A Wesley Clark, quien durante el bombardeo de Yugoslavia fue comandante de la OTAN, y ahora es director de la corporación canadiense energética „Evidity“, le interesa de manera exclusiva las reservas de carbón en Kosovo y Metohia, de las cuales, según se estima, podrían obtenerse unos 100.000 barriles de petroleo sintético al día. Esta noticia, que ha publicado el portal „Vida en Kosovo“, quizá no habría causado el interés de la opinión pública doméstica, si el propietario legal de esa riqueza minera, asi como de todos los potenciales energeticos y de la infraestructural telecomunicacional, no fuera precisamente la República de Serbia. Según los datos del instituto de geología de Belgrado “Geozadov”, el cual investiga las materias primas minerales, se trata de entre 7.000 y 12.000 millones de toneladas de carbón en la cuenca de Kosovo y de unos 2.000 millones en Metohija. Teniendo esto en cuenta, puede calcularse cuánto ha perdido Serbia en los anteriores 12 años debido a que el problema de Kosovo y Metohia no se haya resuelto, y al hecho de que no tenga competencia sobre sus potenciales mineros y energéticos en la Provincia.

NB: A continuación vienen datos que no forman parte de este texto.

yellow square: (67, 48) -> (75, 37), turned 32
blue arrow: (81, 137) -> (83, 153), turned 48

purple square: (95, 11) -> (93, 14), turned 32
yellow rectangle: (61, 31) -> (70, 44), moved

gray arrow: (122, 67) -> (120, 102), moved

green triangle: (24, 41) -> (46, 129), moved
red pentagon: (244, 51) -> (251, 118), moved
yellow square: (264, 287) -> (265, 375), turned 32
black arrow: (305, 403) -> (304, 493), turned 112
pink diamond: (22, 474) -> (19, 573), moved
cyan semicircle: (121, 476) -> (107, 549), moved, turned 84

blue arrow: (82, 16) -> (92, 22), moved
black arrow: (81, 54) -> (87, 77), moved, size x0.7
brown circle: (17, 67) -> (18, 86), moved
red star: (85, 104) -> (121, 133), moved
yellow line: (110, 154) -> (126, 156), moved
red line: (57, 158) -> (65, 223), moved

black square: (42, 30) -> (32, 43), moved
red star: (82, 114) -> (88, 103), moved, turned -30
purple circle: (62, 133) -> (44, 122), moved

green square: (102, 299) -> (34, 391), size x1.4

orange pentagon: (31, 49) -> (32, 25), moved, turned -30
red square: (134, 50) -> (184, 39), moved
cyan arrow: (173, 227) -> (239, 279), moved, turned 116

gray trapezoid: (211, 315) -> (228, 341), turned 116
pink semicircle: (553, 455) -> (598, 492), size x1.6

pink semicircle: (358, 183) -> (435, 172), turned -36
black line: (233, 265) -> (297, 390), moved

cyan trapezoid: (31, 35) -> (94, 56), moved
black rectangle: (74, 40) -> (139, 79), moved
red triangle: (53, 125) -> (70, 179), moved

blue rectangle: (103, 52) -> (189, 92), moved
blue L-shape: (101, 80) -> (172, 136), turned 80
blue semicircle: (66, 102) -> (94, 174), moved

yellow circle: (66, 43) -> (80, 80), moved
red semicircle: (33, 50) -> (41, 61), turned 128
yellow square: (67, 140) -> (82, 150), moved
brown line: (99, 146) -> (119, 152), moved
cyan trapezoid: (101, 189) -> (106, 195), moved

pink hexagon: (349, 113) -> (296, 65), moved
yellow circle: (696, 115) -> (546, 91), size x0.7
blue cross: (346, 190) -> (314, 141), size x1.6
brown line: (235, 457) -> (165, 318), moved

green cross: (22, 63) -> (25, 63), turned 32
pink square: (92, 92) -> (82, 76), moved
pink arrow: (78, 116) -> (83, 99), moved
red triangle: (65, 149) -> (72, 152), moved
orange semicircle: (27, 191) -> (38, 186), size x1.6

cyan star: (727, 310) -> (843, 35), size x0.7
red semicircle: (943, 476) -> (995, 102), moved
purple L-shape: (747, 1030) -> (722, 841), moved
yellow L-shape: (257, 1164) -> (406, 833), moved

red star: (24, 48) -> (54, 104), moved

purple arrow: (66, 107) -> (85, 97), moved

Por otra parte, vuelve a imponerse la conclusión de que en la base del llamado proyecto de la independencia de Kosovo no están los derechos humanos, en los que insisten los mentores de Pristina de Occidente, sino intereses estratégicos, y al parecer, ante todo personales, de los principales actores en las relaciones políticas y económicas internacionales. Sobre esto había señalado ya hace cinco años el profesor estadounidense Michel Chossudovsky, del Instituto Global Researches. En texto de autor, él había dicho que el reconocimiento de la independencia de Kosovo y Metohia forma parte del plan militar en la relación Estados Unidos – OTAN, y que mediante el bombardeo de Serbia, y sobre todo con la construcción de la base militar Bondstill en Kosovo, Estados Unidos ha creado las condiciones para asegurar su presencia permanente en Europa sudeste. Porque, según indica Chossudovsky, uno de los objetivos de la creación de Bondstill es posibilitar el tendido de un oleoducto estratégico entre Albania, Macedonia y Bulgaria, que debería transportar el petróleo del Mar Caspio hasta el Adriático, más precisamente, hasta el puerto albanés de Durres, y más allá, a Europa Occidental y Estados Unidos. “Los planes para la construcción de Bondstill se conocían ya en 1997, dos años antes del bombardeo de la ex Yugoslavia, y formaban parte del contrato del Ministerio de Estados Unidos y las firmas Kellogg Brown & Root, hijas de la compañía petrolera Halliburton, al frente de la cual estaba entonces Dick Chaney, más tarde presidente de Estados Unidos, dice entre otras cosas Michel Chossudovsky
En ese contexto, la llamada independencia de Kosovo y Metohia le está costando caro a Pristina, pero la más perjudicada es Serbia, porque evidentemente no se trata sólo del intento de amenazar su integridad territorial, sino del intento de hacerse ilegalmente del importantísimo potencial energético y mineral e Kosovo y Metohia.